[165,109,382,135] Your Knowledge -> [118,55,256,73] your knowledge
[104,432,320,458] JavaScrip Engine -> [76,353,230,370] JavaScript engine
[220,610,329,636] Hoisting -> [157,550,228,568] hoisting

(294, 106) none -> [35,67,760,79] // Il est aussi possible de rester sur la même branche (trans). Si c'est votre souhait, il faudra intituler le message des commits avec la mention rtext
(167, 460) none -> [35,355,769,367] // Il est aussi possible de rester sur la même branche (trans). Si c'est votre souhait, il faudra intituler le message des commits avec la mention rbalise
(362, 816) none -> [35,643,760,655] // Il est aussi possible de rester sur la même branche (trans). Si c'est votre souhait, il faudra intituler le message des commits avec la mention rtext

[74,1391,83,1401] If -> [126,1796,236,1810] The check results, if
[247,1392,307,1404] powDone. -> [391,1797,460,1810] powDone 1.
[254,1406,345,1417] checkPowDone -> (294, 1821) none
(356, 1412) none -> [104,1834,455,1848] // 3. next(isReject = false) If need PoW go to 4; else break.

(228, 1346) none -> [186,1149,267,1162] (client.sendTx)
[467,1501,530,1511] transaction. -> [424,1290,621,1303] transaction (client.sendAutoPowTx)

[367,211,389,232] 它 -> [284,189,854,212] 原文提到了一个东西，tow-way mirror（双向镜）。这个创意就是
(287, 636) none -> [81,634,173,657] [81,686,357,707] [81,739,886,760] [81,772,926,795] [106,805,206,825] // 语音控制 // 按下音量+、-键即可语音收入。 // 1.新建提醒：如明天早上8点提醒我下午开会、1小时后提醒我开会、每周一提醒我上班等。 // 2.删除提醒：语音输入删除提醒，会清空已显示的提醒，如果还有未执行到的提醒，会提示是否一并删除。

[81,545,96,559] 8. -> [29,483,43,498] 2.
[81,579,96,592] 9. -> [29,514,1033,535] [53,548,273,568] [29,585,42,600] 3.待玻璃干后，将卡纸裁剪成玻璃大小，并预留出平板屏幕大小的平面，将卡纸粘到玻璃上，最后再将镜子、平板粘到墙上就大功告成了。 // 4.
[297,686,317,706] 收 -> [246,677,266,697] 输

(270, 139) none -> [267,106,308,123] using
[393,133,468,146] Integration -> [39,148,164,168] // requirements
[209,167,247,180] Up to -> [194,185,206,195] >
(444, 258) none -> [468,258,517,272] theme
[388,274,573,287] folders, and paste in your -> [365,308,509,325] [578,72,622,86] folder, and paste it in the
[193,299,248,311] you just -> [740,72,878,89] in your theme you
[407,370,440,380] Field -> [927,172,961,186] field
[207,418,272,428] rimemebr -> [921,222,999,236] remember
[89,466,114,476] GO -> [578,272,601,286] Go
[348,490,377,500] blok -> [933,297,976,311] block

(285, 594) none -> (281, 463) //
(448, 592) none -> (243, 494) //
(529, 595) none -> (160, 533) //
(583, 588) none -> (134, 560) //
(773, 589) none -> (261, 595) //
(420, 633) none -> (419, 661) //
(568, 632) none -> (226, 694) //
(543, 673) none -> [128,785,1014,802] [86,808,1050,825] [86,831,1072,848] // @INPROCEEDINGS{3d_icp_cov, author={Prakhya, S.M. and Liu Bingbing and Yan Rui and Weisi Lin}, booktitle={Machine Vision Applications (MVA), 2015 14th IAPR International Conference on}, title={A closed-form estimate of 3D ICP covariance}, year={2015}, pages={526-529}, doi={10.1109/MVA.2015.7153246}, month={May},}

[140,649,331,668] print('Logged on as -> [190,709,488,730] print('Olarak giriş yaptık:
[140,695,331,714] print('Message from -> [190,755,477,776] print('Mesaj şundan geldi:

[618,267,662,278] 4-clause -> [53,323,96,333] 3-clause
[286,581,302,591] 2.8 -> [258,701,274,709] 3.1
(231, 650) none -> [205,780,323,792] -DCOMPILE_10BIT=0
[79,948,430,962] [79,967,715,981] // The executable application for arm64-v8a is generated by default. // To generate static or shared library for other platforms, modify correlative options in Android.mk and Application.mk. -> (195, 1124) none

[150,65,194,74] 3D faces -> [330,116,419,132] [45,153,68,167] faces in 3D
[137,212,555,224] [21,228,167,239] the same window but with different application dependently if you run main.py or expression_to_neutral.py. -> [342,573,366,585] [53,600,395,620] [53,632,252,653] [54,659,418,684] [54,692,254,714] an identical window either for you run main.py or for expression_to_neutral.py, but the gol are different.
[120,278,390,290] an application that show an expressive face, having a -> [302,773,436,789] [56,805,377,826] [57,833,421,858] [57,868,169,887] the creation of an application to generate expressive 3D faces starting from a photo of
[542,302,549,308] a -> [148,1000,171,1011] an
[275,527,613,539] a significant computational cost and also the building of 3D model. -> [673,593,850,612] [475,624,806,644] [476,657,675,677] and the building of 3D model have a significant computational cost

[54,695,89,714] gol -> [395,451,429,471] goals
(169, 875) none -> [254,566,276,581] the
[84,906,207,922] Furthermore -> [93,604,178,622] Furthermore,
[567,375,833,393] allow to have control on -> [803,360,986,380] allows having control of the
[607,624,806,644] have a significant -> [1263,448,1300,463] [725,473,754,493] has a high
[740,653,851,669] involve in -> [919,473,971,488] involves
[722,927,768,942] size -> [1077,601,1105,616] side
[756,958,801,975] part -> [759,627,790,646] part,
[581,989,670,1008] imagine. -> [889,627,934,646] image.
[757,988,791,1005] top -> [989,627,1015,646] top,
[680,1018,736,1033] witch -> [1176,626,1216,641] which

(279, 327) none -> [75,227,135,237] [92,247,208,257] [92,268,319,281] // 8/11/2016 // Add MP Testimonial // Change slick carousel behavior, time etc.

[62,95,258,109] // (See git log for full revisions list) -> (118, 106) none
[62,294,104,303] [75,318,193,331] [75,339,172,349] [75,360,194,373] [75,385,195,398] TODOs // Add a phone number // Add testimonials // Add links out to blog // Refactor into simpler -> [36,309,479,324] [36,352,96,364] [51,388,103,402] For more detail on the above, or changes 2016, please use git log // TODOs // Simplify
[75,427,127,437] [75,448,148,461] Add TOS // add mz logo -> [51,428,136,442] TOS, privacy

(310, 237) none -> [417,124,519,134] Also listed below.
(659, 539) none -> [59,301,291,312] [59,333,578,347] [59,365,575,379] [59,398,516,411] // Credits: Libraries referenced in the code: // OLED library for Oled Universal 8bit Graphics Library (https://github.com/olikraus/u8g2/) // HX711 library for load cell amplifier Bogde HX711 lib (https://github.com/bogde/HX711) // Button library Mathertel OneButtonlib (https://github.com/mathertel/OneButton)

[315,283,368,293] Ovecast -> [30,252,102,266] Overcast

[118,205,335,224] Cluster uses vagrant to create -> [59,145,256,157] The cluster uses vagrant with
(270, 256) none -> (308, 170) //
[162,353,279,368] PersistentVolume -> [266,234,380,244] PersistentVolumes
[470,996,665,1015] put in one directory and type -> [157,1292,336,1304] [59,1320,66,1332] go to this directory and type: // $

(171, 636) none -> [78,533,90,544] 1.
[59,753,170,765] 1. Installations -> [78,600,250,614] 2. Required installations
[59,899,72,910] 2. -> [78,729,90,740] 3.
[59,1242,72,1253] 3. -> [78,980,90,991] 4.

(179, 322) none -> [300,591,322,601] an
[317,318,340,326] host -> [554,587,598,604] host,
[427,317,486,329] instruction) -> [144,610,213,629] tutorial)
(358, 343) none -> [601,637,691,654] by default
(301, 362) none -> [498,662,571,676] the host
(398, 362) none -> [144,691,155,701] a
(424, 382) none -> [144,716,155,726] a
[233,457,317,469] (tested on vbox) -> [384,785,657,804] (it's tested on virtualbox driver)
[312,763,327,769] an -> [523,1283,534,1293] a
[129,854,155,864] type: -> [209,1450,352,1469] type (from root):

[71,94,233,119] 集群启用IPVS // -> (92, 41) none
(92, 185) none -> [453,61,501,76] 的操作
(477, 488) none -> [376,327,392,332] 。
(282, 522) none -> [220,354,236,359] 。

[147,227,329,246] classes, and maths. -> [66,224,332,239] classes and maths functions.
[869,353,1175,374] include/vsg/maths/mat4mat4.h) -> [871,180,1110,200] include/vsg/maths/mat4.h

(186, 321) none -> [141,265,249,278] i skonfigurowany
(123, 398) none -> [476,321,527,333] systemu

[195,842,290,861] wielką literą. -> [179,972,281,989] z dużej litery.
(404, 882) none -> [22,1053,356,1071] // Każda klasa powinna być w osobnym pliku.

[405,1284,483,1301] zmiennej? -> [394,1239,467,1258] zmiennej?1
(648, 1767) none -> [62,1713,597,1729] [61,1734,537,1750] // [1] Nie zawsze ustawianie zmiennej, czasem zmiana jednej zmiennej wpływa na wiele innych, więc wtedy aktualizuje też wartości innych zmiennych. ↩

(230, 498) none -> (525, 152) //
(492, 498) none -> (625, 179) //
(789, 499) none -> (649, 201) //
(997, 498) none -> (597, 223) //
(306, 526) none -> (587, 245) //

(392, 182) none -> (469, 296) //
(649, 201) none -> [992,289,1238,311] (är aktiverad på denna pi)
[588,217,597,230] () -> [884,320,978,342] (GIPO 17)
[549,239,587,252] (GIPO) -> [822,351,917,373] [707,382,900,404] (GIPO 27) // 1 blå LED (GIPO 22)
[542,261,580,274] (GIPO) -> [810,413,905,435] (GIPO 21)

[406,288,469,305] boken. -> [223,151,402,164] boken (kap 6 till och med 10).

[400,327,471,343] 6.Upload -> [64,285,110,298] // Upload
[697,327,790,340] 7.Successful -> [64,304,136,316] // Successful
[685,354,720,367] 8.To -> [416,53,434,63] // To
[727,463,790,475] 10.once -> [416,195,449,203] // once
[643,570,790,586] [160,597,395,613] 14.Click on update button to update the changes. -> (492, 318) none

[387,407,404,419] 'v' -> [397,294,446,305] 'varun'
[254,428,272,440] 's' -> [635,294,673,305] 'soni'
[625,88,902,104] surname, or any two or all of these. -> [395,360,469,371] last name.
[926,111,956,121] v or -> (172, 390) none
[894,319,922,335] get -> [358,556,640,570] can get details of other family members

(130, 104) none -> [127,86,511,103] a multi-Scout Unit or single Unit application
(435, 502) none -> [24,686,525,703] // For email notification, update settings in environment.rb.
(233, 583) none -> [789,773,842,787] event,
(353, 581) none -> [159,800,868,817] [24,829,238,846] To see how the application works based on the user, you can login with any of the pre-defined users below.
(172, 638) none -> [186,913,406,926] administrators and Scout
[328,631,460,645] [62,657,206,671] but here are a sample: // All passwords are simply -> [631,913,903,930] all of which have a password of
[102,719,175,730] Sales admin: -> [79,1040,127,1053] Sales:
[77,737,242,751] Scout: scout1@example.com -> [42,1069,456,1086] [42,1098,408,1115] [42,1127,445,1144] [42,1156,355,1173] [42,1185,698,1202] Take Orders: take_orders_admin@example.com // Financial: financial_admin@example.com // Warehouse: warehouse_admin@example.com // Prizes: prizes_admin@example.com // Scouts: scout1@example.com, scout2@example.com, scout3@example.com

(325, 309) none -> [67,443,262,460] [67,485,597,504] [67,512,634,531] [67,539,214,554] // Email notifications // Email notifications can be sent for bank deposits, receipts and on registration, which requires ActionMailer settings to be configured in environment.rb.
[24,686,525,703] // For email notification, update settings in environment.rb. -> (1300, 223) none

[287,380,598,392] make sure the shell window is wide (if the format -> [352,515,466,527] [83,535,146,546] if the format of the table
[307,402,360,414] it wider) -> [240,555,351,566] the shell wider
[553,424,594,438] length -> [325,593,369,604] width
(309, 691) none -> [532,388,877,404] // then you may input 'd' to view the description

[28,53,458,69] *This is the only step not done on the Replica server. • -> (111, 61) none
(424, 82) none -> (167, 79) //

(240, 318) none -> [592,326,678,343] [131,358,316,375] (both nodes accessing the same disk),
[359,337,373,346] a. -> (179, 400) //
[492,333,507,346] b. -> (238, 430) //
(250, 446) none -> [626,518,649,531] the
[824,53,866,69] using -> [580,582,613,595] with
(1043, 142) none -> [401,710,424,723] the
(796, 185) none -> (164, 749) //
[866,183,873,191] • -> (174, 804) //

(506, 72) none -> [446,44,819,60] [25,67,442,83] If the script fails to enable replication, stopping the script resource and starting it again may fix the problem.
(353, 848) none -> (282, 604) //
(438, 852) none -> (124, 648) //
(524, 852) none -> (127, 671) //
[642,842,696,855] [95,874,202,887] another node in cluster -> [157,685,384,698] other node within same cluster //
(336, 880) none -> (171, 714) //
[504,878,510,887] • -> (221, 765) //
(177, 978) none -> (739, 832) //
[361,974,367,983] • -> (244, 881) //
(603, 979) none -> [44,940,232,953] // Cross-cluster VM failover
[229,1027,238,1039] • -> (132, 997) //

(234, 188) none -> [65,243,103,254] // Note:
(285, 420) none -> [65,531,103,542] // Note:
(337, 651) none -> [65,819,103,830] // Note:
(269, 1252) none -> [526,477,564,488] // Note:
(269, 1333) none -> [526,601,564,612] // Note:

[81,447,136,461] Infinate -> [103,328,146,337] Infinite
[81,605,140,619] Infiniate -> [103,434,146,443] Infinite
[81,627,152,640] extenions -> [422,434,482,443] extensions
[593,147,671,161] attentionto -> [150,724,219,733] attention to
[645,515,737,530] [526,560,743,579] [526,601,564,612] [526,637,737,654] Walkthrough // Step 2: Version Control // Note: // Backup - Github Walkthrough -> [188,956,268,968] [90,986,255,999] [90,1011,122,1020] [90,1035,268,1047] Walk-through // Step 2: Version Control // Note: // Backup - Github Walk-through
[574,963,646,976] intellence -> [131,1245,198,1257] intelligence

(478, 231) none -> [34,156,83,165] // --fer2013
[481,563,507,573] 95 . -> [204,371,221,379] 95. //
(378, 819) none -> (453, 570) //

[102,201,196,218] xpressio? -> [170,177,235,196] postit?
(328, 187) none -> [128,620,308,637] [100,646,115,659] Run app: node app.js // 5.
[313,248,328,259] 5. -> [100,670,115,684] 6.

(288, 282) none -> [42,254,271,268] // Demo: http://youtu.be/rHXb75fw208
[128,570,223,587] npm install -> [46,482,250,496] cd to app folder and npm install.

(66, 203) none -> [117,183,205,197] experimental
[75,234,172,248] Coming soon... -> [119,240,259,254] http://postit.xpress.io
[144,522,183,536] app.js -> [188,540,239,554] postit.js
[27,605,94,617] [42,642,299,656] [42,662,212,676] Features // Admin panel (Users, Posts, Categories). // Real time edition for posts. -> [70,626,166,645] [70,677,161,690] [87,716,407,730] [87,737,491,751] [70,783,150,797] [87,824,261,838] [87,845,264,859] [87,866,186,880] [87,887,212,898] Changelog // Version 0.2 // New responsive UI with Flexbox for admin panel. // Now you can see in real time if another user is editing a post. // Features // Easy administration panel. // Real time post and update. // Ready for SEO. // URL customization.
▬▬▬▬▬▬
Work order:
Would you please return all lines from the listing above that contain "rester"?

Reply:
(294, 106) none -> [35,67,760,79] // Il est aussi possible de rester sur la même branche (trans). Si c'est votre souhait, il faudra intituler le message des commits avec la mention rtext
(167, 460) none -> [35,355,769,367] // Il est aussi possible de rester sur la même branche (trans). Si c'est votre souhait, il faudra intituler le message des commits avec la mention rbalise
(362, 816) none -> [35,643,760,655] // Il est aussi possible de rester sur la même branche (trans). Si c'est votre souhait, il faudra intituler le message des commits avec la mention rtext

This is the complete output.